Il destino, si sa, è cinico e baro. A volte, invece, è comico. Come spiegare altrimenti la curiosa vicenda che vede alcuni alfieri renziani o filo-renziani del Pd, come Ernesto Carbone e Francesco Boccia, impegnati in un ingegnoso progetto anti-Google.
L’idea è quella di costringere i miliardari-geek californiani a pagare il fisco per il fatturato pubblicitario, e sta impensierendo non poco i lobbisti di Google. I quali sono ora in difficoltà almeno per due ragioni.
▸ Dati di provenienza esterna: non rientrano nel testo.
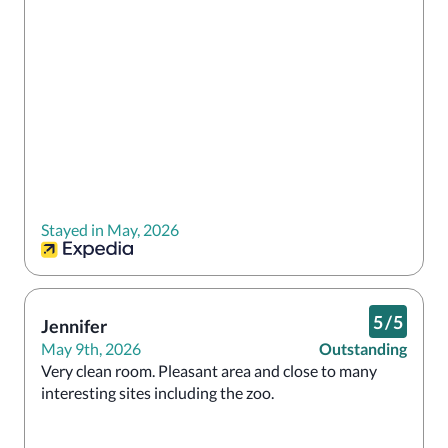
Stayed in May, 2026
5
/
5
Jennifer
May 9th, 2026
Outstanding
Very clean room. Pleasant area and close to many 
interesting sites including the zoo.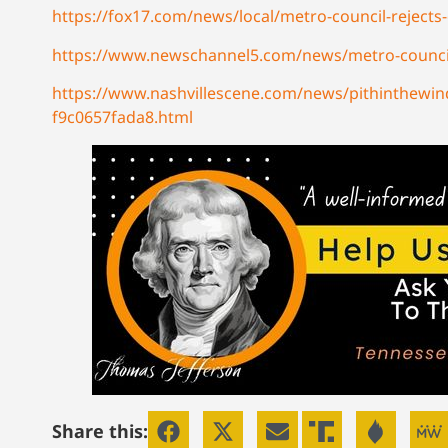
https://fox17.com/news/local/metro-council-reject
https://www.newschannel5.com/news/metro-council-r
https://www.nashvillescene.com/news/pithinthewind
f9c0657fada8.html
Share this:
La prima è che a lungo hanno rassicurato il proprio quartier generale: dal fronte italiano nessun pericolo sostanziale, le cose qui vanno per le lunghe e all’orizzonte ci sono solo lunghi quanto inconcludenti dibattiti parigini all’Ocse. Calma piatta, insomma.
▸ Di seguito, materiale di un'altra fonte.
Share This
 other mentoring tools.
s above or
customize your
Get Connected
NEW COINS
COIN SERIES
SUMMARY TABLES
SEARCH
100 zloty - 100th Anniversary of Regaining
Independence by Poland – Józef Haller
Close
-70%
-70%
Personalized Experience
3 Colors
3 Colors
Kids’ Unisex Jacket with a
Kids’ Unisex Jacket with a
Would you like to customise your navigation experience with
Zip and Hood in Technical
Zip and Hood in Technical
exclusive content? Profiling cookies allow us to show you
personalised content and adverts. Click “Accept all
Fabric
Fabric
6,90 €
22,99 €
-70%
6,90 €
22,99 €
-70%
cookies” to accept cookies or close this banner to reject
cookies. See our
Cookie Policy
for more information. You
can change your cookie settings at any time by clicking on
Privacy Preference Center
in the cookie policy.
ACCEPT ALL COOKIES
L’ideale per starsene in panciolle e indulgere alle chiacchiere da salotto buono che piacciono tanto al gigante Carlo D’Asaro Biondo – capo europeo di Google – e ai suoi assistenti milanesi. La seconda ragione è che l’attivismo contro Google arriva dal fronte maggiormente sottovalutato, quello del Pd.
Un versante che Google pensava forse di presidiare, forte anche del recente innesto del giovane toscano provenienza Pd, Diego Ciulli, che si occupa di relazioni istituzionali del colosso di Mountain View, come ha scritto il quotidiano il Tirreno, ma che in Toscana non è mai stato considerato un renziano.